(EXERCISE DATA begins)

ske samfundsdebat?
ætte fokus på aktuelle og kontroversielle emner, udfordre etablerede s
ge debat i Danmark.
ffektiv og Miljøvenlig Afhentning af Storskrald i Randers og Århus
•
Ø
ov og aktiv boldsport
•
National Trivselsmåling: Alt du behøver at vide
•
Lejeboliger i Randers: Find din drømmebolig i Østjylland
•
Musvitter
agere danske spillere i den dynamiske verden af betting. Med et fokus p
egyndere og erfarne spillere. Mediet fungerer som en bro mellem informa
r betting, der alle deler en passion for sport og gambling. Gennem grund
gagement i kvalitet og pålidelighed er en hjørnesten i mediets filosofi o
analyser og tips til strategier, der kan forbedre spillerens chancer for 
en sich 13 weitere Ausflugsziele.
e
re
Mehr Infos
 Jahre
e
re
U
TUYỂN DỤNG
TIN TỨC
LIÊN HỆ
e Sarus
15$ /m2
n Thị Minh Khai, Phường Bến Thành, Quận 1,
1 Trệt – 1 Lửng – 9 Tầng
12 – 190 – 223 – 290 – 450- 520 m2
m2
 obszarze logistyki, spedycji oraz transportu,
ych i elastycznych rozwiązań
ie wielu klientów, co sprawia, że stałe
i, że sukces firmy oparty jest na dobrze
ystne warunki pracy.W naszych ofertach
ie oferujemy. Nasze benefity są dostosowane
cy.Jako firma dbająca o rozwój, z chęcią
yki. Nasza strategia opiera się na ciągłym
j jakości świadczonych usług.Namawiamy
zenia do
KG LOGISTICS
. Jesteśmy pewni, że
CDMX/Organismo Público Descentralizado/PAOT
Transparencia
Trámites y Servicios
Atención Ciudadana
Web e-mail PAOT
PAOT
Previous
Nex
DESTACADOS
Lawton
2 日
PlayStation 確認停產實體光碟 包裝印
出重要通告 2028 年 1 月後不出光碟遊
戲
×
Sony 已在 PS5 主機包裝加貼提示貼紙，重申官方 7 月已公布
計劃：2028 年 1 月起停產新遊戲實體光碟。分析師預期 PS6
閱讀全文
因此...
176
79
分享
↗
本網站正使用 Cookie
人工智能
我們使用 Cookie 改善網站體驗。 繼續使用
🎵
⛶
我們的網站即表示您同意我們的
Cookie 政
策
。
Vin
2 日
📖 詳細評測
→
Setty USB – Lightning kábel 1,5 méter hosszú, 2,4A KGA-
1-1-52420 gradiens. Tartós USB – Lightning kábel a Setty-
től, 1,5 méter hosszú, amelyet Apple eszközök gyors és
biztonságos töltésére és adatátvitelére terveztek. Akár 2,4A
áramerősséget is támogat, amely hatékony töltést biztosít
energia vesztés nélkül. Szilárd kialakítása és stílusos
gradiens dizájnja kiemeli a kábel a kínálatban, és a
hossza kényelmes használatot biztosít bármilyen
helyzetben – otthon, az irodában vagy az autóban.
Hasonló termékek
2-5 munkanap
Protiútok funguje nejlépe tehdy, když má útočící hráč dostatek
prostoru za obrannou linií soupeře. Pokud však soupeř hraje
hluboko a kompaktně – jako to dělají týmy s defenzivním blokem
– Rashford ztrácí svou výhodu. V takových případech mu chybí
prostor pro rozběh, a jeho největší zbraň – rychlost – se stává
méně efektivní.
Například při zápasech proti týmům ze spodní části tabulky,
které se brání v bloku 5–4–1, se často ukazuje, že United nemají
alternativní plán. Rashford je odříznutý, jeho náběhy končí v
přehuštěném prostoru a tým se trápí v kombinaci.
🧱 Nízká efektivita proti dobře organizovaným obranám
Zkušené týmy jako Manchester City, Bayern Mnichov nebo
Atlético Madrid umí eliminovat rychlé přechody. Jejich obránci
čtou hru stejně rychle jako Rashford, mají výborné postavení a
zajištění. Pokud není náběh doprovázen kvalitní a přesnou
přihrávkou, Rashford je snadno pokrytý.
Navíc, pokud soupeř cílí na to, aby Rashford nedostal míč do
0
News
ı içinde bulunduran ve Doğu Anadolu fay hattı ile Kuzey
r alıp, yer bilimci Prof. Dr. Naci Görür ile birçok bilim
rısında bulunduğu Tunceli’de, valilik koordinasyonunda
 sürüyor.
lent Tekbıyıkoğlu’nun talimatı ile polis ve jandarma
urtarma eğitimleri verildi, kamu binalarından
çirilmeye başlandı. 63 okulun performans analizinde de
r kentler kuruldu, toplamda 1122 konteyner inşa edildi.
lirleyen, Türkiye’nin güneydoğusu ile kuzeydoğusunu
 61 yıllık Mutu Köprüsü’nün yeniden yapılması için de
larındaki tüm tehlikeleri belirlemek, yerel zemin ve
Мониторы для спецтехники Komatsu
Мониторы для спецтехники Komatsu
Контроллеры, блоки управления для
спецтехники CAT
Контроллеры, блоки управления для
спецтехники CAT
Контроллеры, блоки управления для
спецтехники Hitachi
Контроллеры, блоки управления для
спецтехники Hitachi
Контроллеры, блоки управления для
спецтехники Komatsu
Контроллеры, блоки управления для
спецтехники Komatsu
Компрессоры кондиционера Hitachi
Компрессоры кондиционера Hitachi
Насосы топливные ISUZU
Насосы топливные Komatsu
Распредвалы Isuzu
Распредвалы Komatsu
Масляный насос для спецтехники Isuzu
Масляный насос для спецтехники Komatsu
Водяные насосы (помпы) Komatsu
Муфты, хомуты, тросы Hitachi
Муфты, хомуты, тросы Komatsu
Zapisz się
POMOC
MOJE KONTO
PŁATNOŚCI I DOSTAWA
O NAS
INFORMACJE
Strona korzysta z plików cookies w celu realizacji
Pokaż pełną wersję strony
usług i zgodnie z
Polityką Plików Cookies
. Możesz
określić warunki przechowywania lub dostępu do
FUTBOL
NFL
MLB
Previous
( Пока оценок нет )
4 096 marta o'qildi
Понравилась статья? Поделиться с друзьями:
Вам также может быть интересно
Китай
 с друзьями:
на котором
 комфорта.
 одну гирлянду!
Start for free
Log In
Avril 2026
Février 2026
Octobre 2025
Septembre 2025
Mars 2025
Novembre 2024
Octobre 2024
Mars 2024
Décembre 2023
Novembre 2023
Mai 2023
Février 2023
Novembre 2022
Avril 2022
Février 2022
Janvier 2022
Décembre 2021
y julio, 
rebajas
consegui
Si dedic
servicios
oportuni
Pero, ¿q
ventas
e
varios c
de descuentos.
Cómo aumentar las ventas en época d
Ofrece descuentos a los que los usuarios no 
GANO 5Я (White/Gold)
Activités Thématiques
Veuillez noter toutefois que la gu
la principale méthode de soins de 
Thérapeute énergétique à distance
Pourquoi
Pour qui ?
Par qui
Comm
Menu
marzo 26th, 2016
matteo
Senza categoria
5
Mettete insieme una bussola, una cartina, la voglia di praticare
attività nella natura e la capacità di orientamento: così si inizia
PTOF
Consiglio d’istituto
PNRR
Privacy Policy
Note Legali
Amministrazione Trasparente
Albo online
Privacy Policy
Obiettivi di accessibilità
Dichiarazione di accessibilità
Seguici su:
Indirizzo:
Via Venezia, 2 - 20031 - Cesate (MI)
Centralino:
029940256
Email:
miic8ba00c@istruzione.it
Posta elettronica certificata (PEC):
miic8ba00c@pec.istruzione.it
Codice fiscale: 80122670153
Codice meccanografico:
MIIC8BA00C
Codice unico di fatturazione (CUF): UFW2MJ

(EXERCISE DATA ends)

### TASK DESCRIPTION
Every line of the data is to be retyped without alteration.

### RESULT FOR THIS EXERCISE
ske samfundsdebat?
ætte fokus på aktuelle og kontroversielle emner, udfordre etablerede s
ge debat i Danmark.
ffektiv og Miljøvenlig Afhentning af Storskrald i Randers og Århus
•
Ø
ov og aktiv boldsport
•
National Trivselsmåling: Alt du behøver at vide
•
Lejeboliger i Randers: Find din drømmebolig i Østjylland
•
Musvitter
agere danske spillere i den dynamiske verden af betting. Med et fokus p
egyndere og erfarne spillere. Mediet fungerer som en bro mellem informa
r betting, der alle deler en passion for sport og gambling. Gennem grund
gagement i kvalitet og pålidelighed er en hjørnesten i mediets filosofi o
analyser og tips til strategier, der kan forbedre spillerens chancer for 
en sich 13 weitere Ausflugsziele.
e
re
Mehr Infos
 Jahre
e
re
U
TUYỂN DỤNG
TIN TỨC
LIÊN HỆ
e Sarus
15$ /m2
n Thị Minh Khai, Phường Bến Thành, Quận 1,
1 Trệt – 1 Lửng – 9 Tầng
12 – 190 – 223 – 290 – 450- 520 m2
m2
 obszarze logistyki, spedycji oraz transportu,
ych i elastycznych rozwiązań
ie wielu klientów, co sprawia, że stałe
i, że sukces firmy oparty jest na dobrze
ystne warunki pracy.W naszych ofertach
ie oferujemy. Nasze benefity są dostosowane
cy.Jako firma dbająca o rozwój, z chęcią
yki. Nasza strategia opiera się na ciągłym
j jakości świadczonych usług.Namawiamy
zenia do
KG LOGISTICS
. Jesteśmy pewni, że
CDMX/Organismo Público Descentralizado/PAOT
Transparencia
Trámites y Servicios
Atención Ciudadana
Web e-mail PAOT
PAOT
Previous
Nex
DESTACADOS
Lawton
2 日
PlayStation 確認停產實體光碟 包裝印
出重要通告 2028 年 1 月後不出光碟遊
戲
×
Sony 已在 PS5 主機包裝加貼提示貼紙，重申官方 7 月已公布
計劃：2028 年 1 月起停產新遊戲實體光碟。分析師預期 PS6
閱讀全文
因此...
176
79
分享
↗
本網站正使用 Cookie
人工智能
我們使用 Cookie 改善網站體驗。 繼續使用
🎵
⛶
我們的網站即表示您同意我們的
Cookie 政
策
。
Vin
2 日
📖 詳細評測
→
Setty USB – Lightning kábel 1,5 méter hosszú, 2,4A KGA-
1-1-52420 gradiens. Tartós USB – Lightning kábel a Setty-
től, 1,5 méter hosszú, amelyet Apple eszközök gyors és
biztonságos töltésére és adatátvitelére terveztek. Akár 2,4A
áramerősséget is támogat, amely hatékony töltést biztosít
energia vesztés nélkül. Szilárd kialakítása és stílusos
gradiens dizájnja kiemeli a kábel a kínálatban, és a
hossza kényelmes használatot biztosít bármilyen
helyzetben – otthon, az irodában vagy az autóban.
Hasonló termékek
2-5 munkanap
Protiútok funguje nejlépe tehdy, když má útočící hráč dostatek
prostoru za obrannou linií soupeře. Pokud však soupeř hraje
hluboko a kompaktně – jako to dělají týmy s defenzivním blokem
– Rashford ztrácí svou výhodu. V takových případech mu chybí
prostor pro rozběh, a jeho největší zbraň – rychlost – se stává
méně efektivní.
Například při zápasech proti týmům ze spodní části tabulky,
které se brání v bloku 5–4–1, se často ukazuje, že United nemají
alternativní plán. Rashford je odříznutý, jeho náběhy končí v
přehuštěném prostoru a tým se trápí v kombinaci.
🧱 Nízká efektivita proti dobře organizovaným obranám
Zkušené týmy jako Manchester City, Bayern Mnichov nebo
Atlético Madrid umí eliminovat rychlé přechody. Jejich obránci
čtou hru stejně rychle jako Rashford, mají výborné postavení a
zajištění. Pokud není náběh doprovázen kvalitní a přesnou
přihrávkou, Rashford je snadno pokrytý.
Navíc, pokud soupeř cílí na to, aby Rashford nedostal míč do
0
News
ı içinde bulunduran ve Doğu Anadolu fay hattı ile Kuzey
r alıp, yer bilimci Prof. Dr. Naci Görür ile birçok bilim
rısında bulunduğu Tunceli’de, valilik koordinasyonunda
 sürüyor.
lent Tekbıyıkoğlu’nun talimatı ile polis ve jandarma
urtarma eğitimleri verildi, kamu binalarından
çirilmeye başlandı. 63 okulun performans analizinde de
r kentler kuruldu, toplamda 1122 konteyner inşa edildi.
lirleyen, Türkiye’nin güneydoğusu ile kuzeydoğusunu
 61 yıllık Mutu Köprüsü’nün yeniden yapılması için de
larındaki tüm tehlikeleri belirlemek, yerel zemin ve
Мониторы для спецтехники Komatsu
Мониторы для спецтехники Komatsu
Контроллеры, блоки управления для
спецтехники CAT
Контроллеры, блоки управления для
спецтехники CAT
Контроллеры, блоки управления для
спецтехники Hitachi
Контроллеры, блоки управления для
спецтехники Hitachi
Контроллеры, блоки управления для
спецтехники Komatsu
Контроллеры, блоки управления для
спецтехники Komatsu
Компрессоры кондиционера Hitachi
Компрессоры кондиционера Hitachi
Насосы топливные ISUZU
Насосы топливные Komatsu
Распредвалы Isuzu
Распредвалы Komatsu
Масляный насос для спецтехники Isuzu
Масляный насос для спецтехники Komatsu
Водяные насосы (помпы) Komatsu
Муфты, хомуты, тросы Hitachi
Муфты, хомуты, тросы Komatsu
Zapisz się
POMOC
MOJE KONTO
PŁATNOŚCI I DOSTAWA
O NAS
INFORMACJE
Strona korzysta z plików cookies w celu realizacji
Pokaż pełną wersję strony
usług i zgodnie z
Polityką Plików Cookies
. Możesz
określić warunki przechowywania lub dostępu do
FUTBOL
NFL
MLB
Previous
( Пока оценок нет )
4 096 marta o'qildi
Понравилась статья? Поделиться с друзьями:
Вам также может быть интересно
Китай
 с друзьями:
на котором
 комфорта.
 одну гирлянду!
Start for free
Log In
Avril 2026
Février 2026
Octobre 2025
Septembre 2025
Mars 2025
Novembre 2024
Octobre 2024
Mars 2024
Décembre 2023
Novembre 2023
Mai 2023
Février 2023
Novembre 2022
Avril 2022
Février 2022
Janvier 2022
Décembre 2021
y julio, 
rebajas
consegui
Si dedic
servicios
oportuni
Pero, ¿q
ventas
e
varios c
de descuentos.
Cómo aumentar las ventas en época d
Ofrece descuentos a los que los usuarios no 
GANO 5Я (White/Gold)
Activités Thématiques
Veuillez noter toutefois que la gu
la principale méthode de soins de 
Thérapeute énergétique à distance
Pourquoi
Pour qui ?
Par qui
Comm
Menu
marzo 26th, 2016
matteo
Senza categoria
5
Mettete insieme una bussola, una cartina, la voglia di praticare
attività nella natura e la capacità di orientamento: così si inizia
PTOF
Consiglio d’istituto
PNRR
Privacy Policy
Note Legali
Amministrazione Trasparente
Albo online
Privacy Policy
Obiettivi di accessibilità
Dichiarazione di accessibilità
Seguici su:
Indirizzo:
Via Venezia, 2 - 20031 - Cesate (MI)
Centralino:
029940256
Email:
miic8ba00c@istruzione.it
Posta elettronica certificata (PEC):
miic8ba00c@pec.istruzione.it
Codice fiscale: 80122670153
Codice meccanografico:
MIIC8BA00C
Codice unico di fatturazione (CUF): UFW2MJ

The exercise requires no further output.